Rose jeta un regard dédaigneux à Lola, puis revint sur Arthur. « Que fais-tu ici, avec cette… enfant ? » Son ton était empreint de mépris. Elle ne pouvait supporter de voir Arthur partager un moment de complicité avec quelqu'un d'autre qu'elle. Son secret, son amour pour Arthur, la rendait d'autant plus acharnée à l'éloigner de toute autre présence féminine.
Arthur sentit la tension monter. Il n'aimait pas l'attitude de Rose envers Lola. Il détestait sa possessivité, sa méchanceté cachée. « Je suis avec Lola, Rose, » répondit-il d'une voix ferme, sans pour autant lâcher la main de la jeune fille. Il voulait montrer à Rose qu'il n'était plus le même garçon qu'elle pensait pouvoir manipuler.
Lola, bien que calme, sentait la colère monter en elle. Elle détestait être traitée avec mépris. Son secret, ses problèmes de colère, commençaient à gronder sous la surface. Elle regarda Rose droit dans les yeux, une flamme nouvelle s'allumant dans son regard.
Scila, sentant le danger, s'interposa doucement entre les deux enfants et Rose. Elle dressa la tête, ses oreilles dressées, un léger grognement s'échappant de sa gorge. Elle était prête à défendre Lola, à protéger leur petit coin de bonheur.
Rose recula d'un pas, surprise par la réaction de la jument. Elle détestait les animaux qui semblaient avoir leur propre volonté. Elle fixait Scila avec une haine pure, puis son regard revint sur Arthur, ses yeux brillant d'une détermination sombre. « Tu ne devrais pas te lier à des gens comme ça, Arthur. Ils ne sont pas de ton rang. »
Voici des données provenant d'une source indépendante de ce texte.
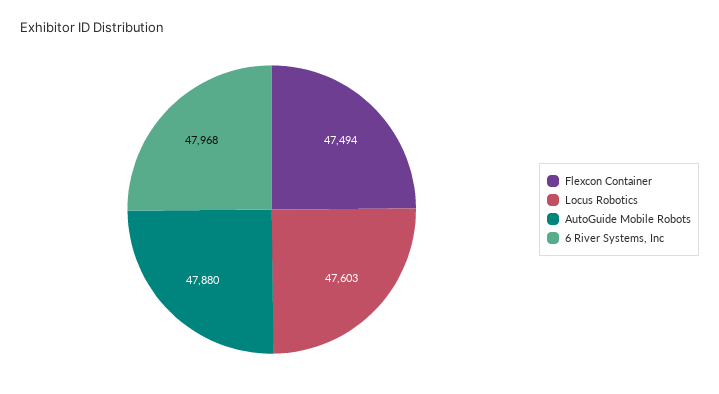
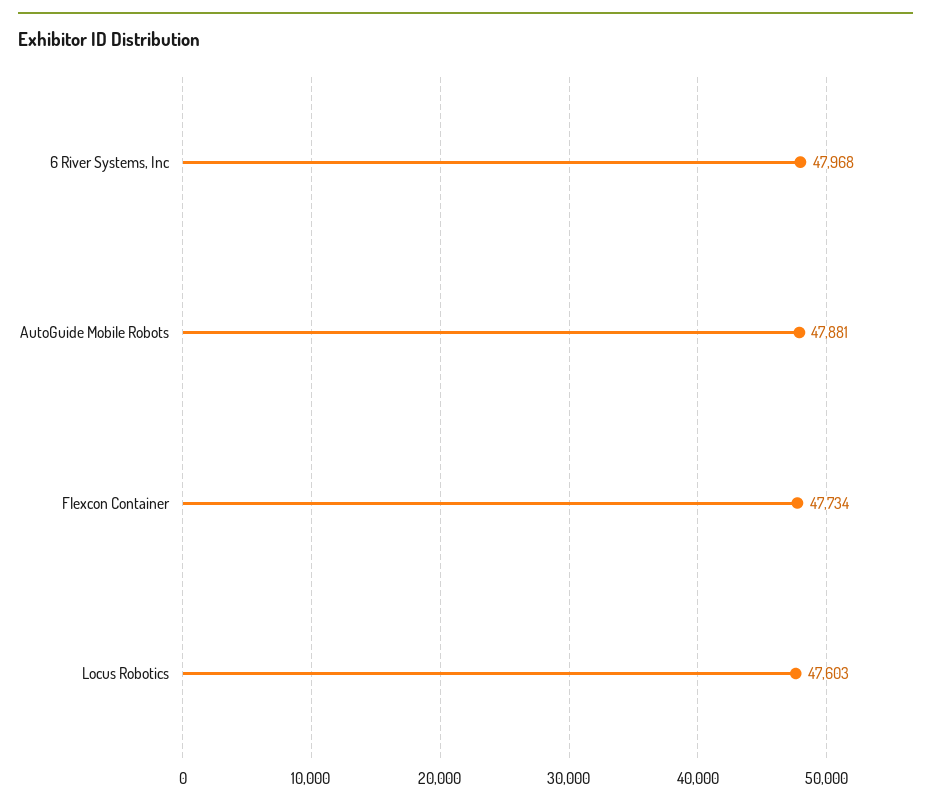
Flexcon Container: 47494 -> 47734
AutoGuide Mobile Robots: 47880 -> 47881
Arthur serra la mâchoire. « Je me lie à qui je veux, Rose. Et Lola… Lola est ma meilleure amie. » Il n'osa pas encore dire "mon amour", mais le sentiment était là, vibrant, prêt à éclater.
Rose rit, un rire sec et sans joie. « Ton amie ? Nous verrons bien. » Elle jeta un dernier regard menaçant à Lola, puis se détourna et s'enfonça dans les bois, sa silhouette disparaissant aussi vite qu'elle était apparue.
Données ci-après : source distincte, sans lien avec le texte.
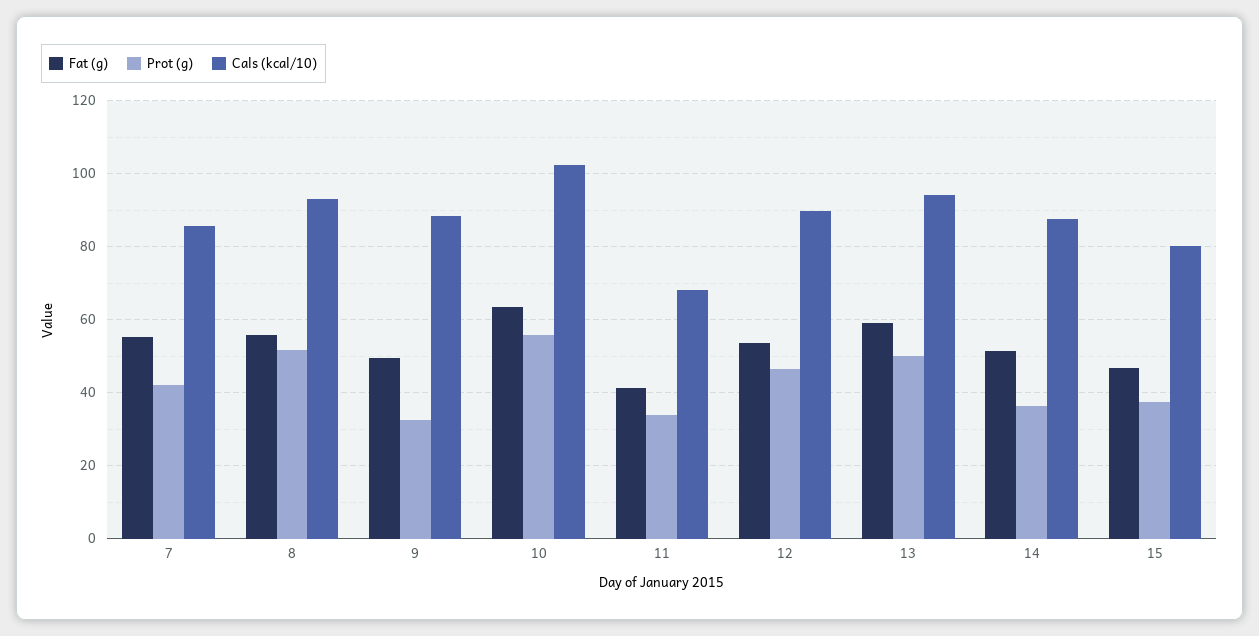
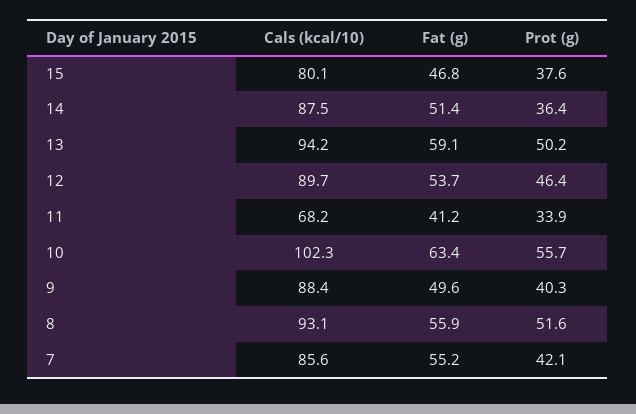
Prot (g), 9: 32 -> 40.3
Le silence retomba, mais il était teinté d'une nouvelle appréhension. La menace de Rose planait au-dessus d'eux. Arthur regarda Lola, son visage empreint d'inquiétude. « Tu vas bien ? »
Lola hocha la tête, mais ses mains tremblaient encore légèrement. Elle avait ressenti la colère de Rose, et elle avait senti la sienne propre monter en réponse. Elle savait que leur amour, s'il était destiné à éclore, devrait affronter bien des obstacles.
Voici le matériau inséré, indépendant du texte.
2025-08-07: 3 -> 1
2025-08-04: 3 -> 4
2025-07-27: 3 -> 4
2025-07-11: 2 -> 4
Arthur la serra plus fort dans sa main. « Ne t'inquiète pas, » murmura-t-il. « Je ne laisserai personne te faire du mal. » Ses yeux brillaient d'une promesse sincère.
Scila, sentant la tension s'apaiser, s'approcha d'eux. Elle leur donna un coup de tête doux, comme pour les réconforter. Elle savait que leur amour était secret, un trésor qu'il faudrait protéger. Et elle serait là, leur alliée silencieuse, leur protectrice dans le vent, prête à affronter les ombres qui menaçaient de les séparer. Le vent, complice de leurs émotions, emporta les dernières traces de la colère de Rose, laissant derrière lui le murmure d'un amour naissant, encore timide, mais déjà résistant.